I will not lie. It IS unsightly clutter. But it is not garbage. There are no odors. There is not a pest control problem. In my opinion, it is not unsafe because it is in a dining room corner that has no doors or windows. What the clutter consists of is some larger pieces of children's toys or equipment such as a plastic art easel that belongs to our daughter, my son's walker, the highchair, and there is a desk and a table. Those have some extra food that cannot fit into our limited kitchen cabinet space such as unopened cereal boxes, some baby food containers, and at the time she was in here for inspection there were some strands of Christmas lights that had recently come down that we need to neatly box up and take to our storage unit. To be fair, this apartment is too small for us. It helps that we co-sleep, but our hope is to buy our own (three bedroom) place when we can afford to do so. Right now I am a full time student and a stay at home mom and my husband is the only income earner. There are other places we could move to but they are hundreds dollars more per month and that would not help with our desire to save to buy a house.
I remember last year she even made a remark about our Christmas tree, saying "I won't say anything about that because it will be coming down soon".
I believe it is the owners of the property that require these inspections. She is the second manager that has been here since we have moved in. The first manager never gave us problems. The monthly inspection is in the lease and we actually don't really have a problem with it. They bring in pest control and check our air filter and the smoke detectors to make sure they are working. What I do have a problem with is the micromanaging, nitpicking telling us where we have to place our stuff. If it were damaging the property or hurting anyone I would understand it. These are not luxury apartments and to be quite frank there are some weird people living here...like the young man and woman who hang out at the mailboxes every.single.day smoking for a couple of hours. They had a nice pile of cigarette butts accumulated under a bush next to the mail box shelter (which it meant to be lit but has only had working lights maybe one month out of the nearly three years we have lived here).
The manager herself is a chain smoker. More than half of the time when we drive up to our place we spot her on the office back porch having a smoke break. So yeah, I do wonder where she finds the time to get her work done. And when she comes into our place she smells like smoke to the point I can barely breathe around her and I certainly don't want that around my children.
I don't believe a landlord can put whatever language they want in a lease. It must pertain to what they have authority over like the wellbeing of their property. Picking up toys and where you store your cereal is not the landlord's concern.
Example: If there was language in a lease that allowed/required the landlord to choose what you wore each day, and you signed it, do you really think they could legally evict you in a courtroom over non-compliance? No way, and the same with the OP. Both cases would be laughed out of the courtroom IMO.
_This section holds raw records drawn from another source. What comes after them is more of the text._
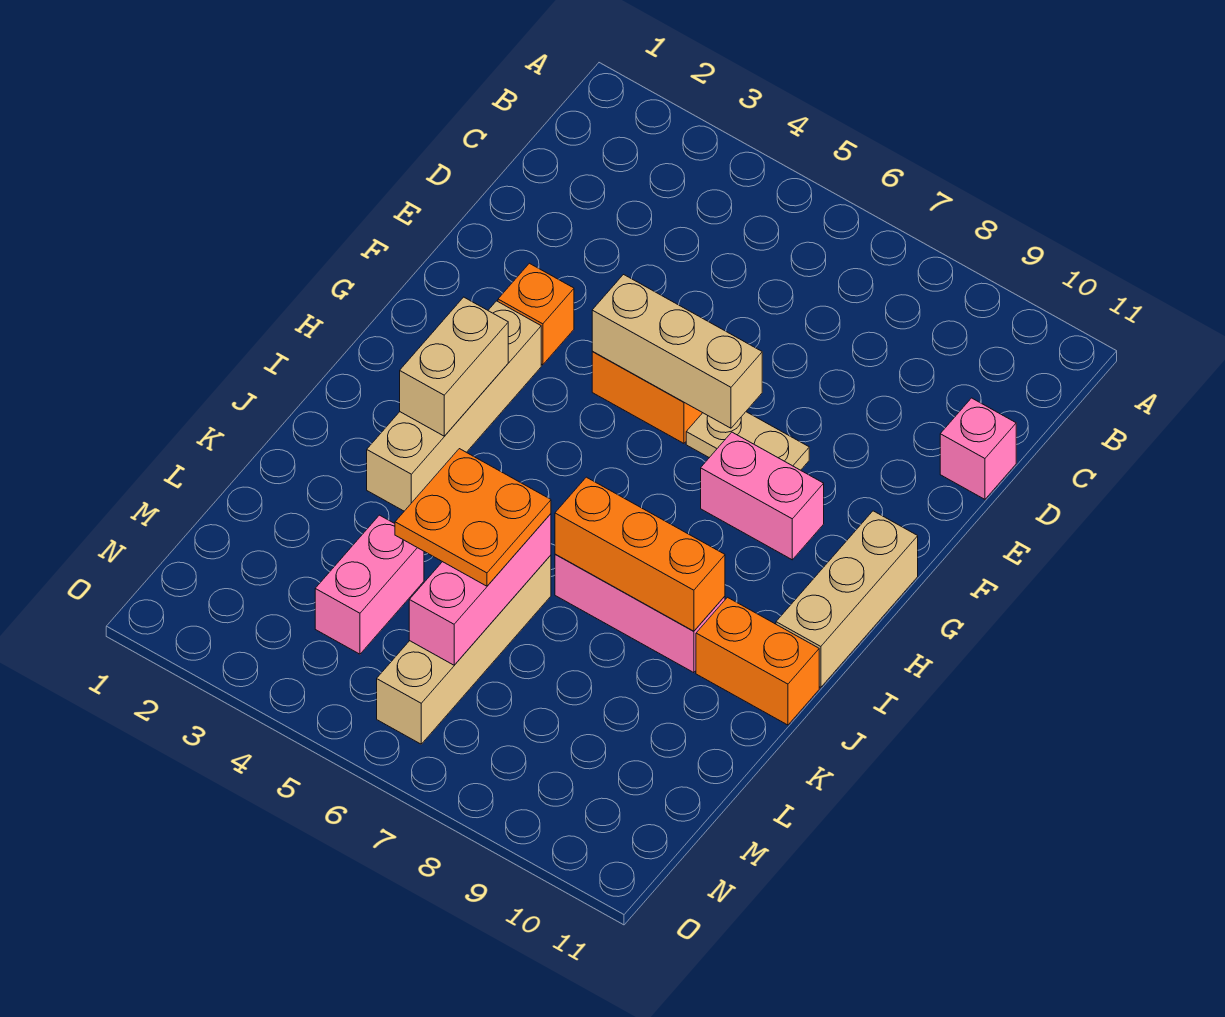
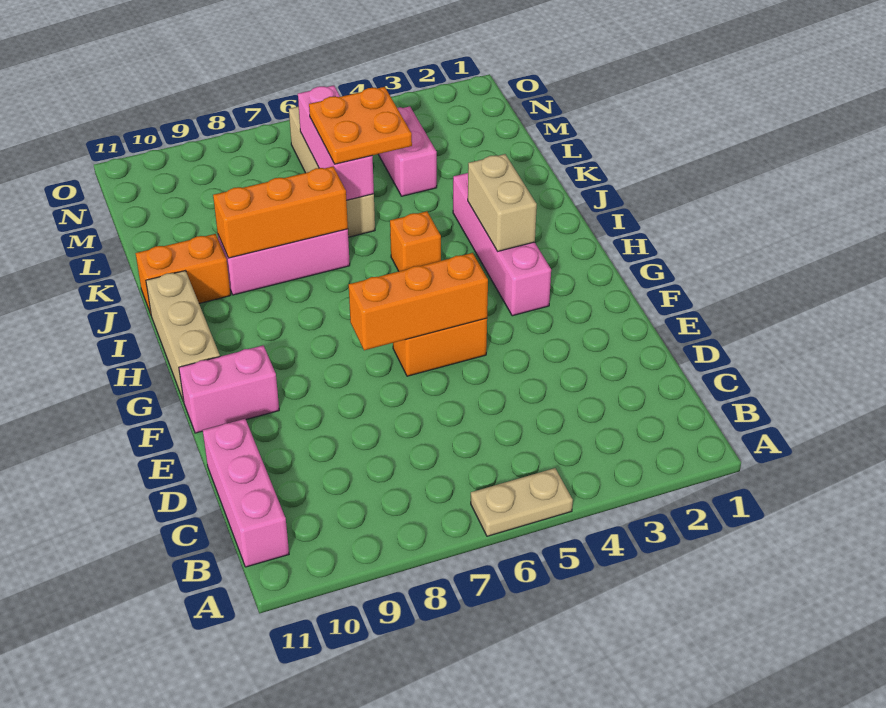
pink 1x1 brick [940,398,1016,499] -> pink 1x3 brick [203,419,289,567]
orange 1x1 brick [498,263,574,365] -> orange 1x1 brick moved to [390,211,441,271]
tan 1x3 brick [592,275,762,428] -> orange 1x3 brick [349,253,488,350]
tan 1x2 plate [686,412,809,470] -> tan 1x2 plate moved to [471,468,573,536]
tan 1x4 brick [367,301,541,511] -> pink 1x4 brick [453,173,551,316]
pink 1x2 brick [701,432,824,560] -> pink 1x2 brick moved to [179,346,279,433]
When a stupid person writes a lease and a naive person signs it, it isn't automatically binding.
I'm not saying it won't get dismissed by a judge but it would make it through preliminary hearings as there isn't a specific law against it.
With a lease clause such as we are discussing, I'd question the intelligence of both parties but stupid people are allowed to write themselves into a bind.
Common sense. A basic understanding of contract law. What is your experience makes you believe otherwise?
Although I will grant you this based on your wording of the issue. If by stupid and naive, you mean that one or both parties do not possess sufficient mental capacity to be considered capable of entering into a contract, that would not be a problem.